-- Start TEXT SHOWN --

Career-tech program may get a promotion
THE COLUMBUS DISPATCH
11/26/07
By Simone Sebastian
Seth Goddard wrangles a fire hose during a fire-service class at the Northwest Career Center.
Columbus school officials are planning a number of upgrades to the district’s vocational programs in coming years that they hope will better prepare students to enter the work force immediately after graduation.
Several administrators and school board members said they want to expand vocational education, also known as career and technical education, for high-school students. Apprenticeships with local trade unions and new career-focused academic courses are among their plans to beef up occupational training.
If all goes as planned, the program improvements will coincide with the December 2008 opening of the district’s $25 million Downtown high school, which would house many of the career-tech programs.
“We know that college isn’t for everyone,” said school board President Terry Boyd. “Some youth don’t want to go; some can’t afford to go. We don’t want their potential to earn income to be stymied.”

-- End TEXT SHOWN --

• JOBS:
(A) In the career-tech article, when is the district's $25 million Downtown high school scheduled to open?
(B) Condense the paragraph of the career-tech article beginning "Several administrators and school board members" into a single shorter sentence that keeps its main facts.

-- Start ENTRIES --

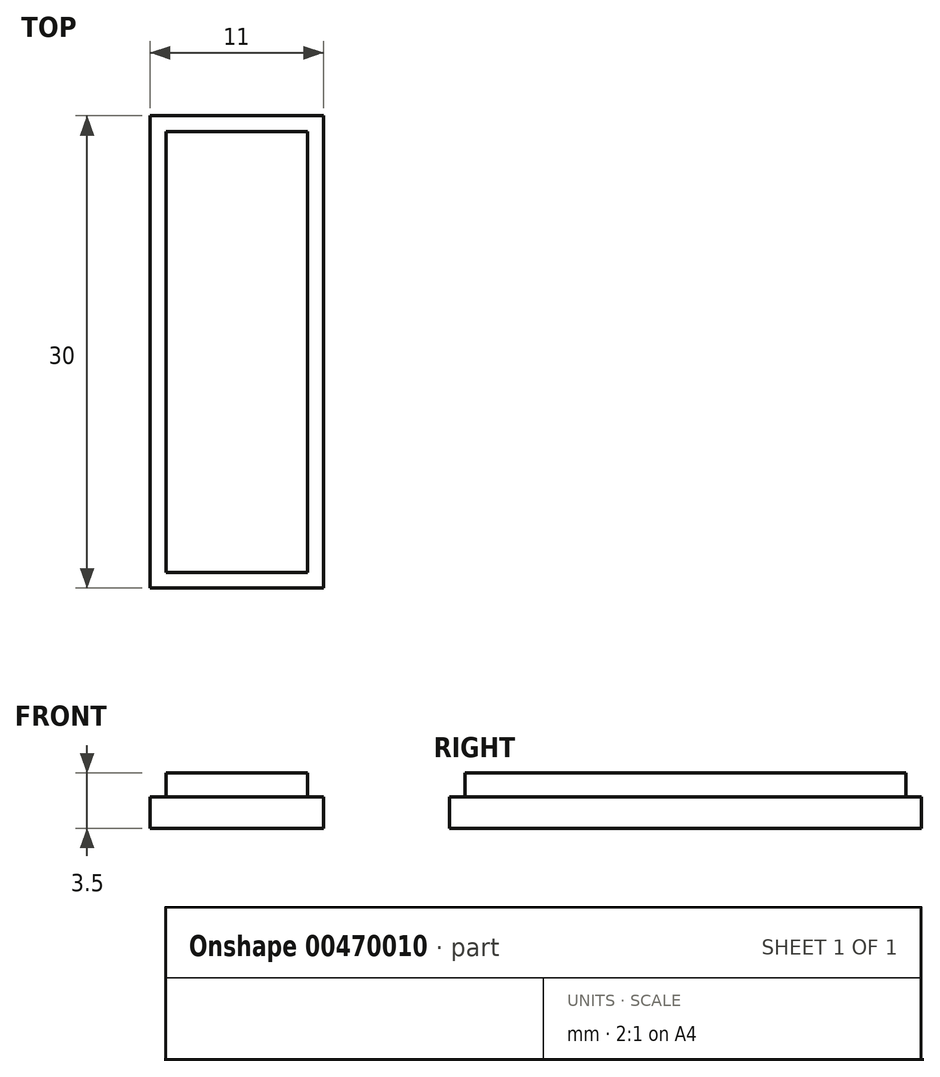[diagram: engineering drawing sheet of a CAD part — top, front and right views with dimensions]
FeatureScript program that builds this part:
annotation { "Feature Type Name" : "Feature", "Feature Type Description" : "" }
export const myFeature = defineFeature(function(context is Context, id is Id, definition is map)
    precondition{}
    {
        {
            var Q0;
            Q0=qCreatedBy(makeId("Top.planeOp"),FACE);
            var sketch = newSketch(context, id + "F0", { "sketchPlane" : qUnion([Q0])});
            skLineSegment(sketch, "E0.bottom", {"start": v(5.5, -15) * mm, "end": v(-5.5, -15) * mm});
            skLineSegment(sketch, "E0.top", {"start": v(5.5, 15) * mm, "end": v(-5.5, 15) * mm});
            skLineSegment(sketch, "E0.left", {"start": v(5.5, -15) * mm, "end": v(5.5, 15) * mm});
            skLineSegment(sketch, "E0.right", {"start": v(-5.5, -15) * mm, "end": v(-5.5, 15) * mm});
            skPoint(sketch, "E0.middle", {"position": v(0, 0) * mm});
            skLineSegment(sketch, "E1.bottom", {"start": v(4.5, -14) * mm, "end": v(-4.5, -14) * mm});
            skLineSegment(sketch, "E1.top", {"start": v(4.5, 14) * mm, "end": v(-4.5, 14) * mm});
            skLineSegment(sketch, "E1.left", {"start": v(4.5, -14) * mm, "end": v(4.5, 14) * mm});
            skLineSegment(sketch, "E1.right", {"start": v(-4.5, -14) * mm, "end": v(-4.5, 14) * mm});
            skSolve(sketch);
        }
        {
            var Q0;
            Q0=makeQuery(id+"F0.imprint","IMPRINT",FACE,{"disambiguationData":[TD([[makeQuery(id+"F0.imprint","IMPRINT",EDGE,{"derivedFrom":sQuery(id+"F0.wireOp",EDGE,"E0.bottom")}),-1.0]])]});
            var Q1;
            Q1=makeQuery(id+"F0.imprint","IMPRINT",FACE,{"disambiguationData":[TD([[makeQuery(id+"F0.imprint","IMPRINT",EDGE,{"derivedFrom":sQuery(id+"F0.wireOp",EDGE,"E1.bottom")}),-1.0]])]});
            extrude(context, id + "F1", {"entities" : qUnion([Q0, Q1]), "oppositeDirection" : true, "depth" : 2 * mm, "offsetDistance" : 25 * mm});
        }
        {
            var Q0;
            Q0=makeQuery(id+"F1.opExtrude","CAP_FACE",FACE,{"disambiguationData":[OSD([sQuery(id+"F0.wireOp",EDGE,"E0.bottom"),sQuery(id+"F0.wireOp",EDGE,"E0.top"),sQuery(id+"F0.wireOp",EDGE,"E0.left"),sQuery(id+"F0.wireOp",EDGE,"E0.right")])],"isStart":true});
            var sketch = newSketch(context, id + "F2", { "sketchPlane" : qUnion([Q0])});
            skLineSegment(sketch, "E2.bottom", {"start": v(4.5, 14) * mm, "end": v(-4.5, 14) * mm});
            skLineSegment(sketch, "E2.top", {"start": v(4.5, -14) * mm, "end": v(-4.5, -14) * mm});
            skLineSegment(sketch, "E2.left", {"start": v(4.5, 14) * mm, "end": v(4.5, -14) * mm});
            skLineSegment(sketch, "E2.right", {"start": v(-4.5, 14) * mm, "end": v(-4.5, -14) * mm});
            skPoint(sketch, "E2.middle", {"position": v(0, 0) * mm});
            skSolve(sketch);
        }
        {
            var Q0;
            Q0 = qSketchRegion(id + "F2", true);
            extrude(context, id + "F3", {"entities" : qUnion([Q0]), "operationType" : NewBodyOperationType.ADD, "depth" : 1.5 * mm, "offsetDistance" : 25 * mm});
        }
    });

-- End ENTRIES --

• RESULTS OF THE EXERCISE:
(A) December 2008.

(B) Administrators and board members want to expand high-school career and technical education through trade-union apprenticeships and new career-focused academic courses.